In Cubadebate, the information about Castillo’s case is even more like shorthand. So much so that some readers even ask for explanations about what happened. “And could he finally legally do what he did? Because by right he talks about a ’dissolved’ Congress, while Telesur talks about Congress without an adjective. The truth is I don’t understand anything,” a user asks. Another comes in, with little detail, to shed light on the matter: “He shouldn’t have done it. He committed the crime of sedition. Namely, he can be put in prison for 5 to 10 years.”

The division is perceived between those who believe that the Peruvian Congress has aligned itself with the “imperialist powers” to make life impossible for Castillo and those who, even so, reproach his performance this Wednesday. “Something is true: even if they don’t let you govern, you can’t take the law into your own hands,” says a reader.

To learn more, the readers of the official press will have to wait for the Cuban authorities to clarify their position.

Castillo is not Kirchner. Although the Cuban authorities never hid their preference for the leftist schoolteacher over his opponent, the right-wing Keiko Fujimori, Castillo did not show the gratitude that the Havana regime usually demands of its allies. In January of this year, the former president gave an interview to CNN where he talked about international politics and was insistently asked about his relations with the governments of Cuba, Nicaragua and Venezuela. Uncomfortable, Castillo did not dare to go against them but was not in favor either.

“President, would you adopt the Cuban, Nicaraguan or Venezuelan model?” “Never,” he ended up responding. At the insistence of the interviewer on whether he considered Cuba a democracy, the Peruvian again showed doubt. “Cuba is a sister country,” he tried to escape before he ended up saying: “We will have to ask the Cubans. I would not like any other country or person to interfere in the lives of Peruvians.” He did the same when he spoke about Managua and Caracas.

His chancellor did not have the same delicacy and was clear when it came to condemning the elections in Nicaragua, whose development he said he had “followed with concern.” The Ministry of Foreign Affairs categorically said that the elections did not meet “the minimum criteria of free, fair and transparent elections established by the Inter-American Democratic Charter, damaging their credibility, democracy and the rule of law, and they deserve the rejection of the international community.”

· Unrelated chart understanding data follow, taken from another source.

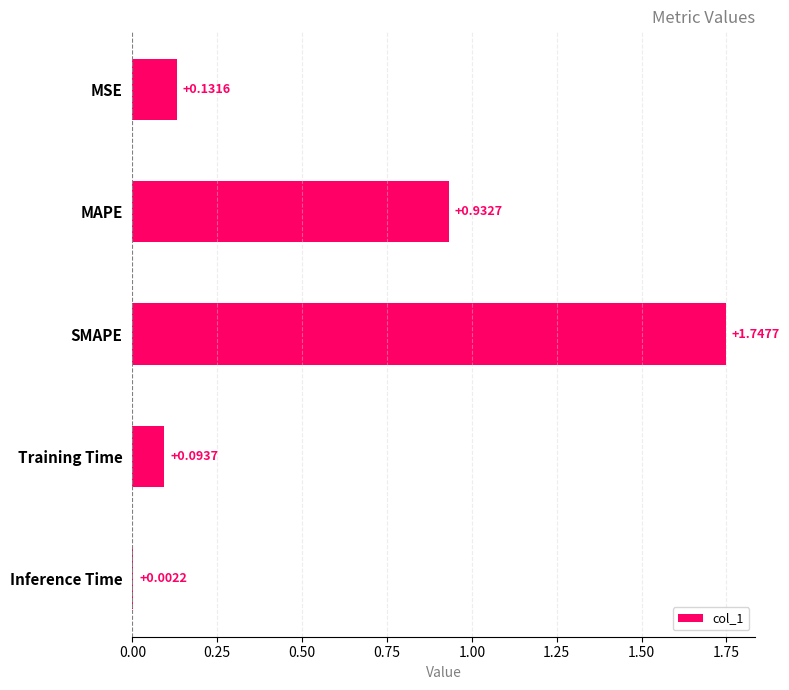

Where is the data nearest to the value 0?

Inference Time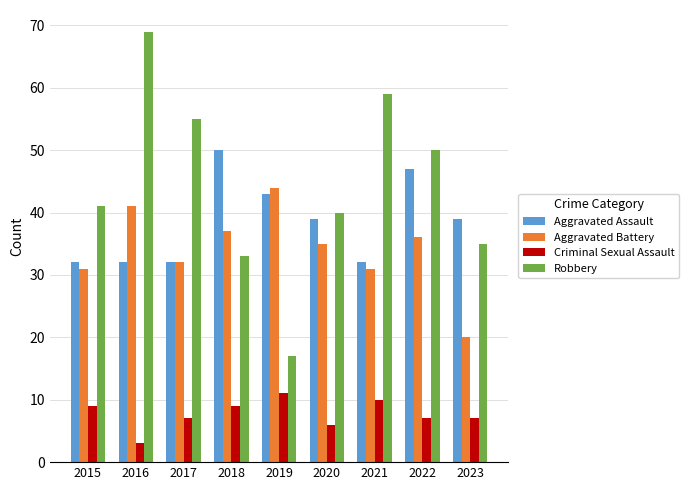

Which series changed the most between 2015 and 2022?

Aggravated Assault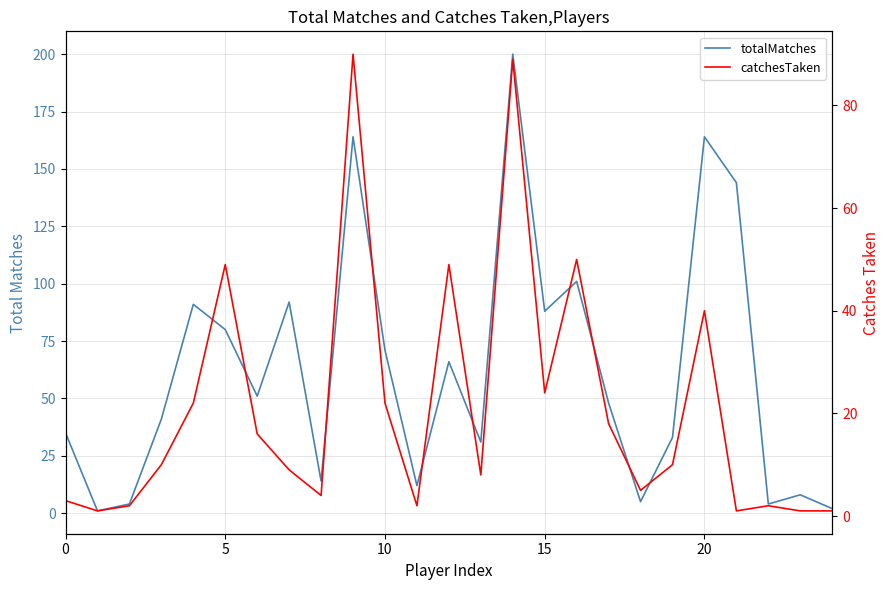

Which series has the largest total across all categories?

totalMatches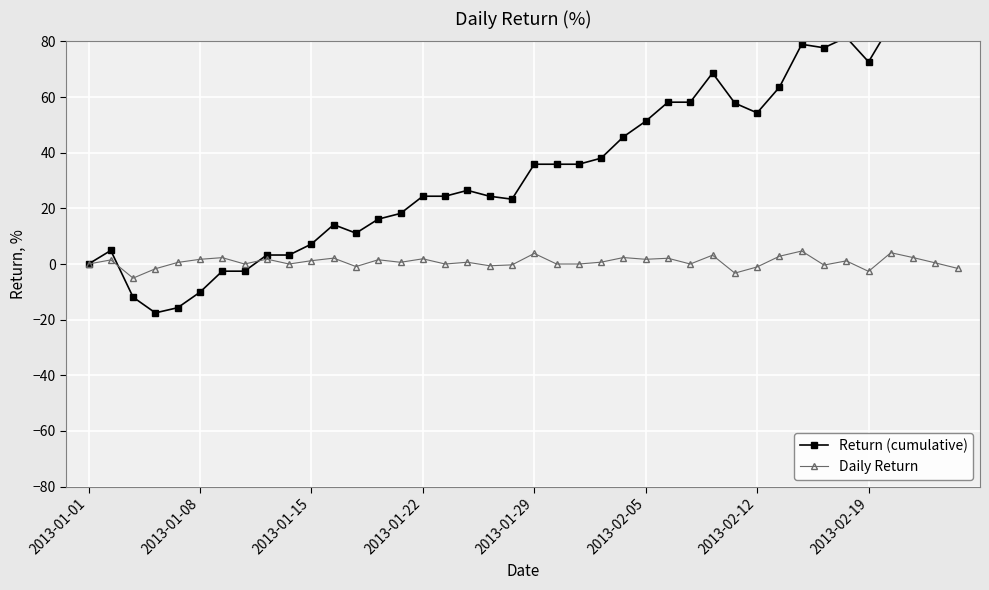

What is the difference between the highest and lowest values at 23?

37.4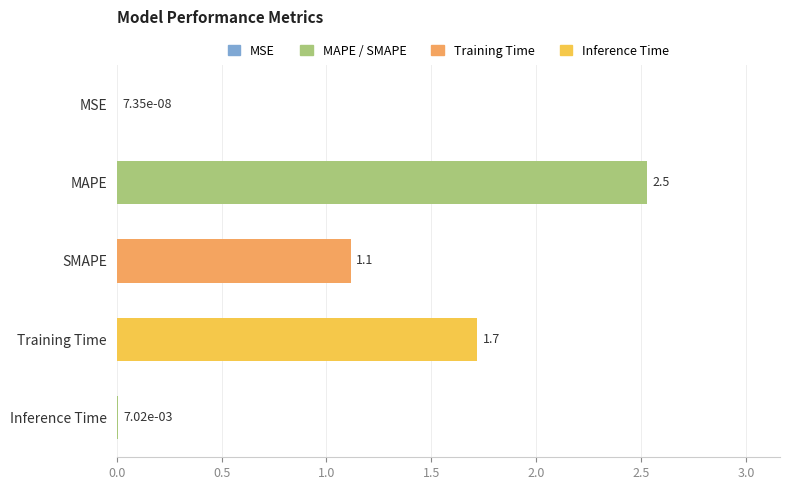

What is the sum of the values at SMAPE and MAPE?

3.6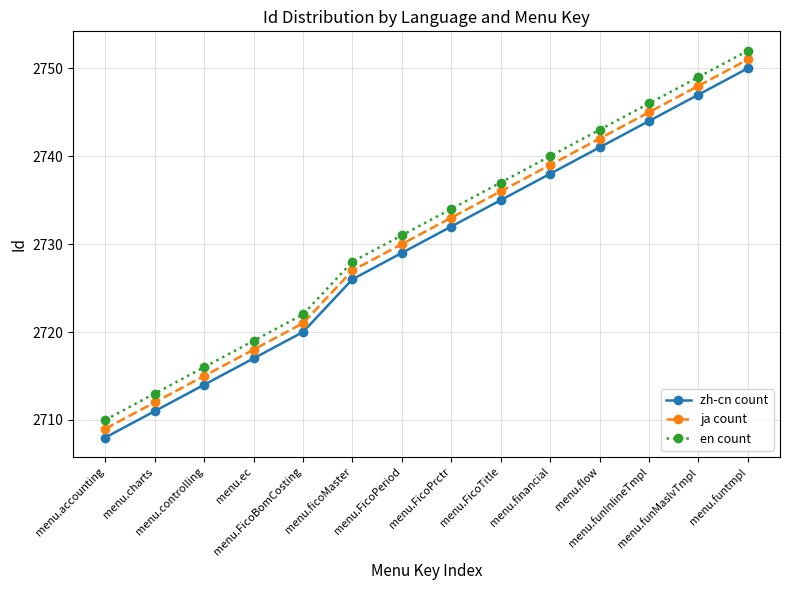

True or false: zh-cn count has a value of 2714 at menu.controlling.

True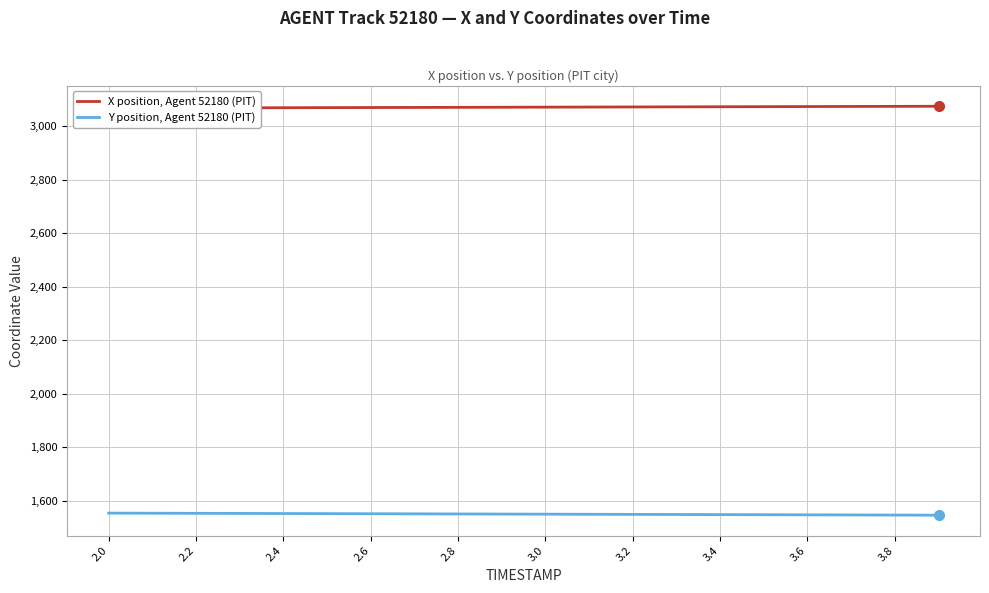

True or false: X position, Agent 52180 (PIT) and Y position, Agent 52180 (PIT) cross at least once.

False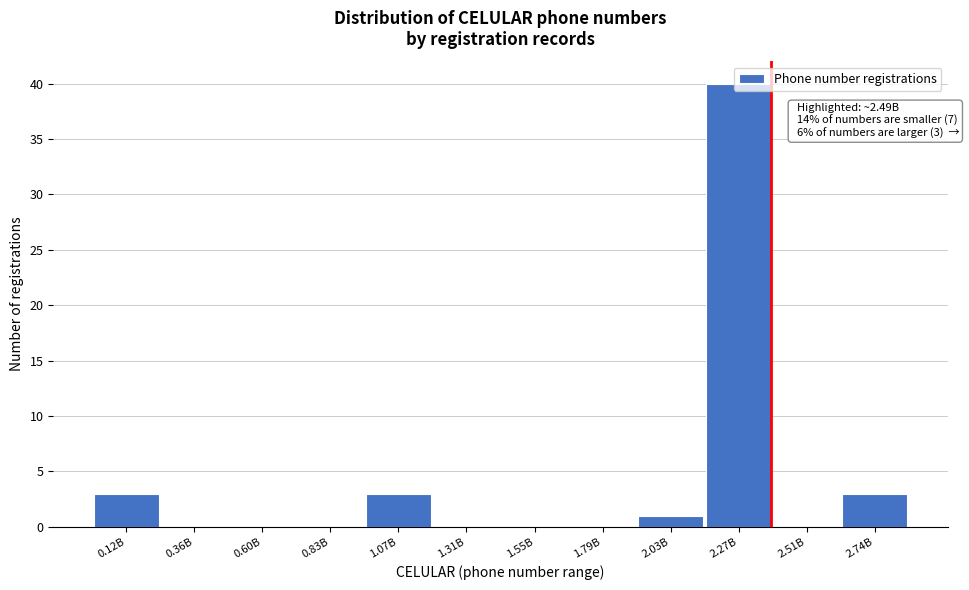

At which category does the chart reach its peak across all series?

2.27B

This hesitant attitude of the Peruvian did not go unnoticed by Venezeulan President Nicolas Maduro. He wanted Castillo fully in the group, along with Gustavo Petro and Gabriel Boric, who criticized the Bolivarian regime at the beginning of the year. “Every day there is a campaign against Venezuela. There has emerged a cowardly left that bases its discourse on attacking the successful, victorious Bolivarian model, on attacking the historical legacy, and on attacking me as president,” said Hugo Chávez’s successor.